Quick validation of genetic quality for conditional alleles in mice

Site‐specific conditional inactivation technologies using Cre‐loxP or Flp‐FRT systems are becoming increasingly important for the elucidation of gene function and disease mechanism in vivo. A large number of gene knockout mouse models carrying complex conditional alleles have been generated by global community efforts and made available for biomedical researchers. The structures of conditional alleles in these mice are becoming increasingly complex and sophisticated, and so the validation of the genetic quality of these alleles is likewise becoming a laborious task for individual researchers. To ensure the reproducibility of conditional experiments, the researcher should confirm that loxP or FRT is integrated at the correct positions in the genome prior to start of the experiments.
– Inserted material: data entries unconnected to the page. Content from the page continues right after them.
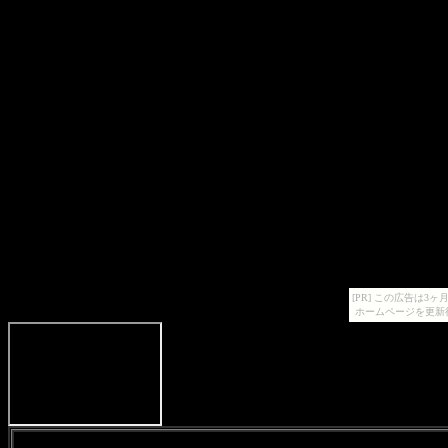
[PR] この広告は
ホームページを更新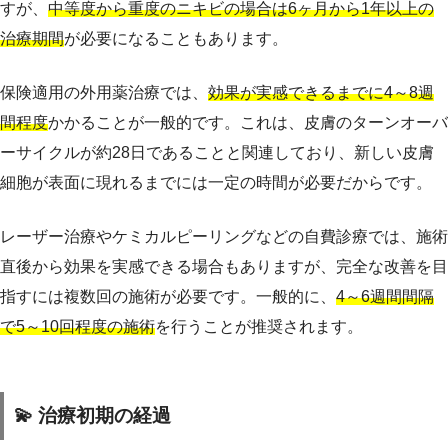
すが、
中等度から重度のニキビの場合は6ヶ月から1年以上の
治療期間
が必要になることもあります。
保険適用の外用薬治療では、
効果が実感できるまでに4～8週
間程度
かかることが一般的です。これは、皮膚のターンオーバ
ーサイクルが約28日であることと関連しており、新しい皮膚
細胞が表面に現れるまでには一定の時間が必要だからです。
レーザー治療やケミカルピーリングなどの自費診療では、施術
直後から効果を実感できる場合もありますが、完全な改善を目
指すには複数回の施術が必要です。一般的に、
4～6週間間隔
で5～10回程度の施術
を行うことが推奨されます。
💫 治療初期の経過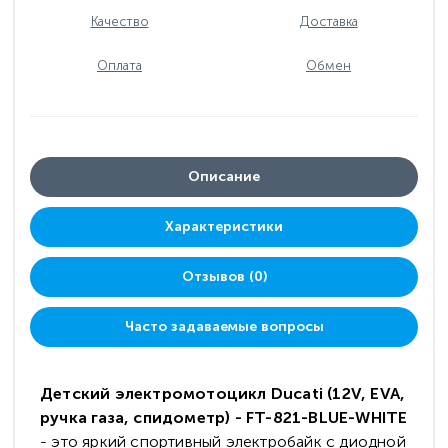
Качество
Доставка
Оплата
Обмен
Описание
Характеристики
Отзывов (0)
Часто задаваемые вопросы
Детский электромотоцикл Ducati (12V, EVA,
ручка газа, спидометр) - FT-821-BLUE-WHITE
- это яркий спортивный электробайк с диодной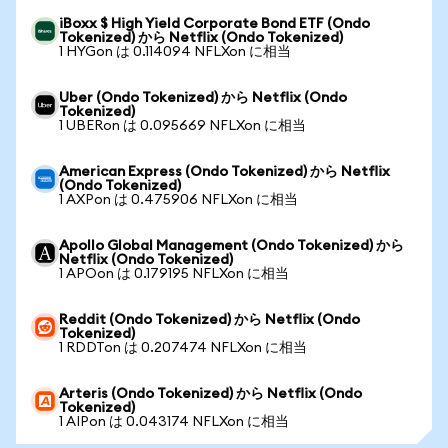
iBoxx $ High Yield Corporate Bond ETF (Ondo
Tokenized) から Netflix (Ondo Tokenized)
1 HYGon は 0.114094 NFLXon に相当
Uber (Ondo Tokenized) から Netflix (Ondo
Tokenized)
1 UBERon は 0.095669 NFLXon に相当
American Express (Ondo Tokenized) から Netflix
(Ondo Tokenized)
1 AXPon は 0.475906 NFLXon に相当
Apollo Global Management (Ondo Tokenized) から
Netflix (Ondo Tokenized)
1 APOon は 0.179195 NFLXon に相当
Reddit (Ondo Tokenized) から Netflix (Ondo
Tokenized)
1 RDDTon は 0.207474 NFLXon に相当
Arteris (Ondo Tokenized) から Netflix (Ondo
Tokenized)
1 AIPon は 0.043174 NFLXon に相当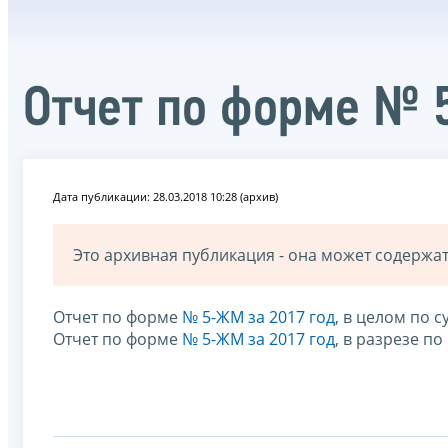
Отчет по форме № 
Дата публикации: 28.03.2018 10:28 (архив)
Это архивная публикация - она может содерж
Отчет по форме
№ 5-ЖМ за 2017 год
, в целом по 
Отчет по форме
№ 5-ЖМ за 2017 год
, в разрезе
We report the successful design of universal PCR primers specific to loxP and FRT for the quick validation of conditional floxed and Flrted alleles. The primer set consists of forward and reverse primers complimentary to the loxP or FRT sequences with partial modifications at the 5ʹ end containing 6‐base restriction endonuclease recognition sites. The universal primer set was tested to detect genomic intervals between a pair of cis‐integrated loxP or FRT and was useful for quickly validating various floxed or Flrted alleles in conditional mice. The universal PCR primer set specific to loxP and FRT has been developed and can be used for quickly validating various floxed or Flrted alleles in conditional mice.